You are viewing the print version of this article. Click here to view the full version.
Columbia Missourian

Police department's new simulator can train for real-life situations

By Abby Rogers
August 8, 2009 | 12:01 a.m. CDT

COLUMBIA — A new firearms simulator at the Columbia Police Department allows officers to face myriad of real-life situations while training.

"In its simplest form, it's kind of an interactive video game," Sgt. John Worden said.

MoreStory



Related Articles

Officers are faced with a situation, such as a domestic violence dispute, and instructors manipulate the simulation to train officers in different situations. In a domestic violence simulation, the instructor has the option of making the people involved comply with the officer, run at the officer or ignore the officer, among other situations, Worden said.
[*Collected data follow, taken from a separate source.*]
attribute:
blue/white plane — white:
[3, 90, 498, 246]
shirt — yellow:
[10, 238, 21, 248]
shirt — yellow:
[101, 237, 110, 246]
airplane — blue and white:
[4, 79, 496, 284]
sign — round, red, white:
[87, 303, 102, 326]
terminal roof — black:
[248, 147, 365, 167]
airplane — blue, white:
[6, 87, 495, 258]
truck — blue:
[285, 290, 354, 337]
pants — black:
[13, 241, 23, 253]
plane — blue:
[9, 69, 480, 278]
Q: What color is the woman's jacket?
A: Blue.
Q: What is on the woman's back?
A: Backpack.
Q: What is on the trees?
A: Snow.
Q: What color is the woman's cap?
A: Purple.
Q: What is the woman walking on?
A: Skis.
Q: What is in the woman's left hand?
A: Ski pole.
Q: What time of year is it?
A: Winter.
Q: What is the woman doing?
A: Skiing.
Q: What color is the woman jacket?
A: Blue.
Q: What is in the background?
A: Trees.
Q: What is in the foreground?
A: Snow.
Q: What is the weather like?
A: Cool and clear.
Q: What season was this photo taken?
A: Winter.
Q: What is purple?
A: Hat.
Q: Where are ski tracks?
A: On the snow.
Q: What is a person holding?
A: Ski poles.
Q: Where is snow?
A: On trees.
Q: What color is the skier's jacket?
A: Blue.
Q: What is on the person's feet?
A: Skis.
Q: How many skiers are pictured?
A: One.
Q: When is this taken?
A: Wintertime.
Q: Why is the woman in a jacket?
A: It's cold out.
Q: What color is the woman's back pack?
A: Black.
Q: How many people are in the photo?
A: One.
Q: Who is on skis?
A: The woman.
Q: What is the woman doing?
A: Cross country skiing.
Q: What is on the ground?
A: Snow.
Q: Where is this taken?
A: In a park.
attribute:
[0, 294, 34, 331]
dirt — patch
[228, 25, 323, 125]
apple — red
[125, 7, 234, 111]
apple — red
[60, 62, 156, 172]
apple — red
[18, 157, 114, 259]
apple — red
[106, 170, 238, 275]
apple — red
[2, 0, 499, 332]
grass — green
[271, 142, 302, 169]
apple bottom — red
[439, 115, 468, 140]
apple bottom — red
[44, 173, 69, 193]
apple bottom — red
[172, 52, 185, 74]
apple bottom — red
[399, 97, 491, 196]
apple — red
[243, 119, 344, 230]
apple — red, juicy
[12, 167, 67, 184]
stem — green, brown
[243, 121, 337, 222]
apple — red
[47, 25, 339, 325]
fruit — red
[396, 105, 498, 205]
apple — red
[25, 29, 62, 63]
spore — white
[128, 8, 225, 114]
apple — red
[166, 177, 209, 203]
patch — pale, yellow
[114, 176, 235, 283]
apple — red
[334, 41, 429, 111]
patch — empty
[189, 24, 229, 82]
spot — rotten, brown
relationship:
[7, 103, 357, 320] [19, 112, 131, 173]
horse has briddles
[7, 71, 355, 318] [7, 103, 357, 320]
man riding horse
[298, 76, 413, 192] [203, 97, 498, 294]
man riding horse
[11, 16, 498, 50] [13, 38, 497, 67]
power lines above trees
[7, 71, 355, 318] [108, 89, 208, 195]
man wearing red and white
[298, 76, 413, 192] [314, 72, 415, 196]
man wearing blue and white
"Instead of resetting the whole scenario, the scenario can change with the push of a button," Worden said.

The simulator also allows for different attachments, such as fake weapons similar to those the department uses. The department has already trained four officers, who are now certified instructors, a news release from the department stated.

AIS/PRISim, the Seattle-based company that made the simulator, sent one of its instructors to train the Police Department's instructors, who were all already police department employees, Worden said.

The total cost for the simulator was about $42,000. The department raised $40,000 through an auction fundraiser in September 2008, and the Columbia Police Foundation provided the additional funding, the release stated.

About half of the department has received an introduction to the simulator, and Worden said the department hopes to have everyone trained once it's set up in the department's new training facility.

The department has also offered use of the simulator to the Boone County Sheriff's Department and the MU Police Department.

"This is just another training tool that can put the officers in as close to a real-life situation as they possibly can," Worden said.